In a deep darkness before dawn uniformed medics, each bearing a red cross on one arm and some a beret embellished with the polished metal badge that includes the caduceus and crown of England, symbol of the Royal Army Medical Corps, gathered at RAF Brize Norton.
Awaiting their flight each already looked tired; but these people are the ‘right stuff’, a term coined to describe astronauts decades ago, but now certainly applicable to these highly trained, highly committed medics.
Sitting placidly in their bulky army uniforms, women had pulled back long hair to twist into a neat bun. Sleepy, they looked serious and quietly committed. These are full-time army personnel, doctors, nurses, consultants, who serve with the Catterick-based 35 Squadron, 5 Armoured Medical Regiment and Royal Army Medical Corps and they have already undergone extensive training ready for their vital roles in Sierra Leone. In Strensall Barracks, York, a hangar converted into a mock-up of a field hospital, they have worn full protective suits to treat simulated casualties.
Their purpose is to staff an Ebola Training Academy along with 90 personnel from 22 Field Hospital already in Sierra Leone.
The training academy is not the only establishment created there. A British-funded 92-bed treatment facility is also ready for use in Kerry Town, in the Western Area province.
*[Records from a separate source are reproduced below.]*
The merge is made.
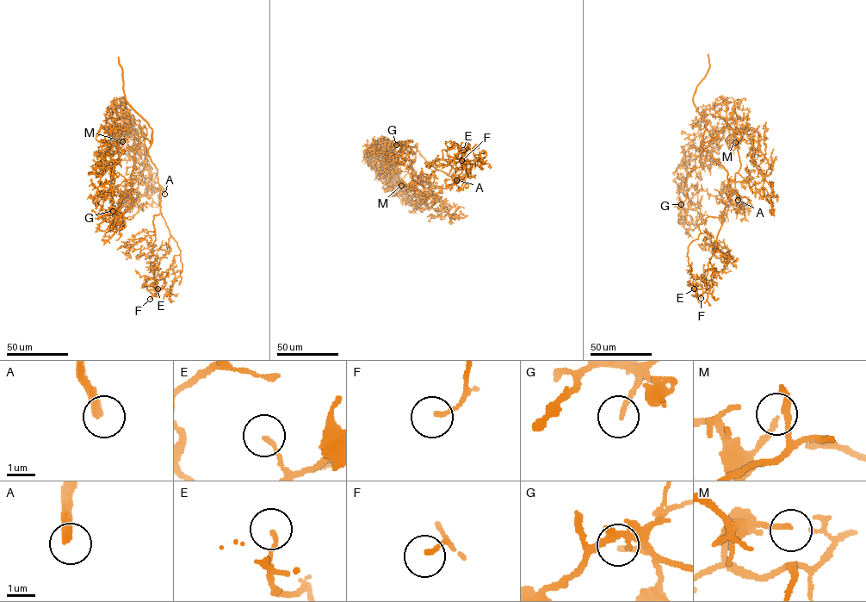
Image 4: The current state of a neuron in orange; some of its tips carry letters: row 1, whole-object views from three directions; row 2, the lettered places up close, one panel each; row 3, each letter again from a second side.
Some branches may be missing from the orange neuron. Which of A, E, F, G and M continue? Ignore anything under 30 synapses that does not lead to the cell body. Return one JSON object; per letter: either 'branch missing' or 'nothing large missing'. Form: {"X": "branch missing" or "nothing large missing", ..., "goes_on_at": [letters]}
{"A": "branch missing", "E": "nothing large missing", "F": "nothing large missing", "G": "branch missing", "M": "branch missing", "goes_on_at": ["A", "G", "M"]}

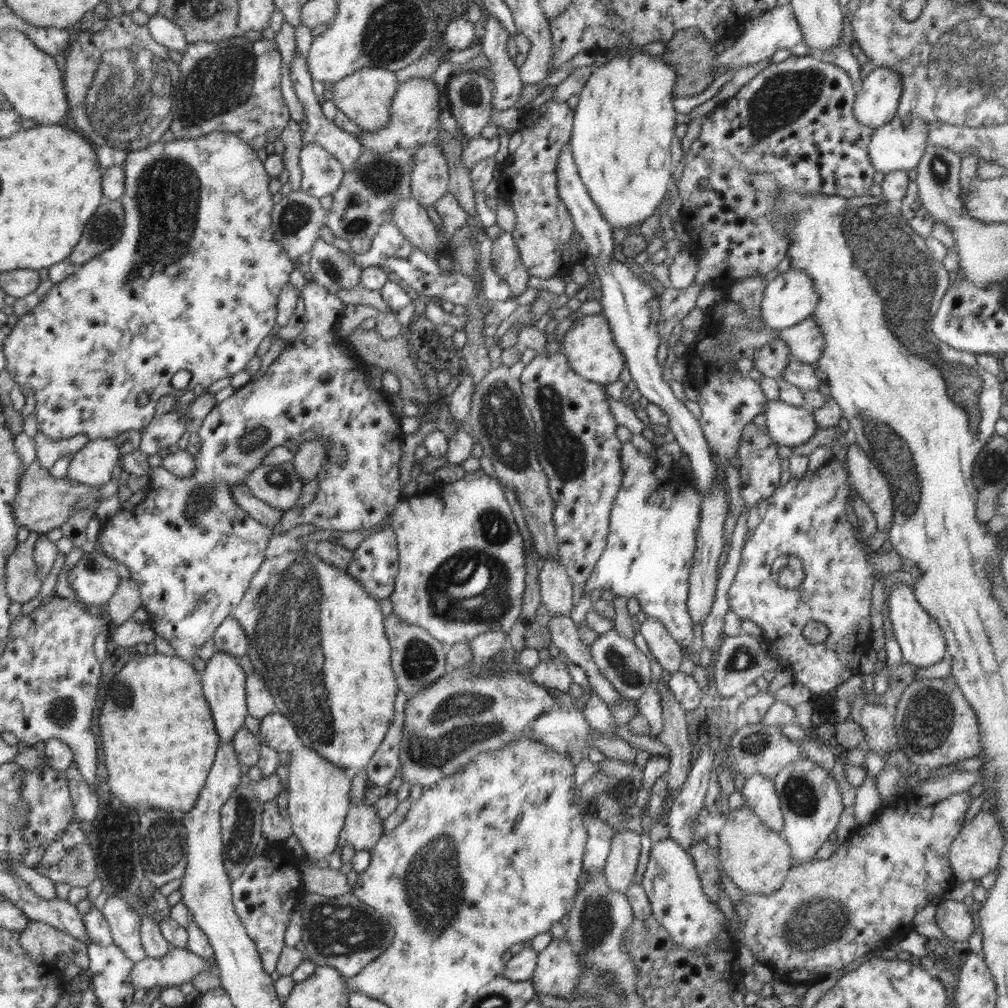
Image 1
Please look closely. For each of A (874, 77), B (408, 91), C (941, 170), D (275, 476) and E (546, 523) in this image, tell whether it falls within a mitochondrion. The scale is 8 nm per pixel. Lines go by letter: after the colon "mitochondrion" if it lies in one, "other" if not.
A: other
B: other
C: mitochondrion
D: mitochondrion
E: other

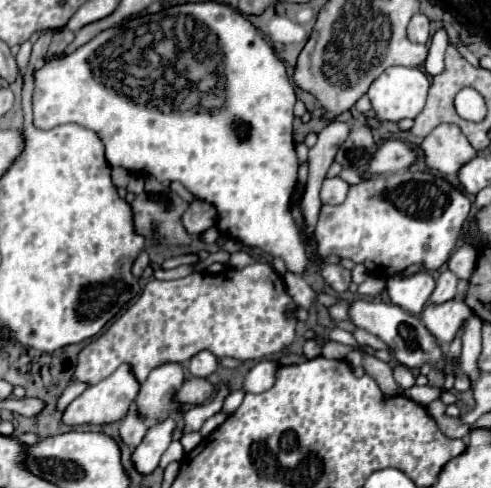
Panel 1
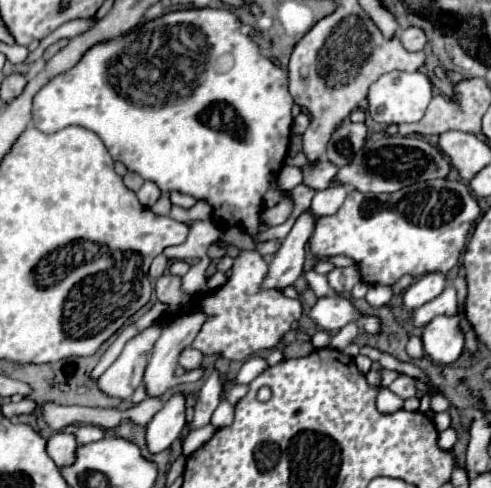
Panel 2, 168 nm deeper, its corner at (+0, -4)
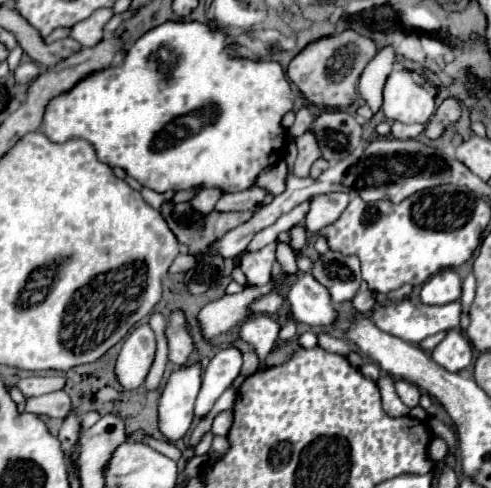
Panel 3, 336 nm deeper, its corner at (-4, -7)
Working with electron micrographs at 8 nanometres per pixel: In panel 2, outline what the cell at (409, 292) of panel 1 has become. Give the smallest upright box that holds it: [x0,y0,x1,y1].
[403,273,447,313]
Meanwhile, in Falmouth, Cornwall, the towering, grey, fully-equipped hospital ship, Royal Fleet Auxiliary (RFA) Argus, housing critical care and high-dependency units, had loaded up with vital supplies (aid, food, water, medical equipment and three Merlin helicopters).
Following the 10-day journey to the Ebola battle zone, no viral cases will be taken aboard, to ensure containment on land. What these highly trained people will do is provide transport and support to medical teams and aid workers.
As medics, marines, aircrew, engineers and sailors waved farewell from the decks of the Argus and slowly disappeared from the seascape, one couldn’t help feeling a tug of pride as well as empathy for them for what they will experience in stricken Sierra Leone.
Preparing for the worst scenario
In dramatic tests of Britain’s readiness for a possible Ebola virus epidemic, in mid-October actors portrayed symptoms of the infection in various areas, during an eight-hour exercise involving emergency services, hospitals, laboratories, local authorities and government ministers.
As actors collapsed in public places or presented with symptoms at medical establishments, they were taken to isolation rooms in hospitals and their samples were transported for urgent testing at the government’s science laboratories at Porton Down, Wiltshire.
Methods to trace contacts of a suspect ‘patient’ were also tested.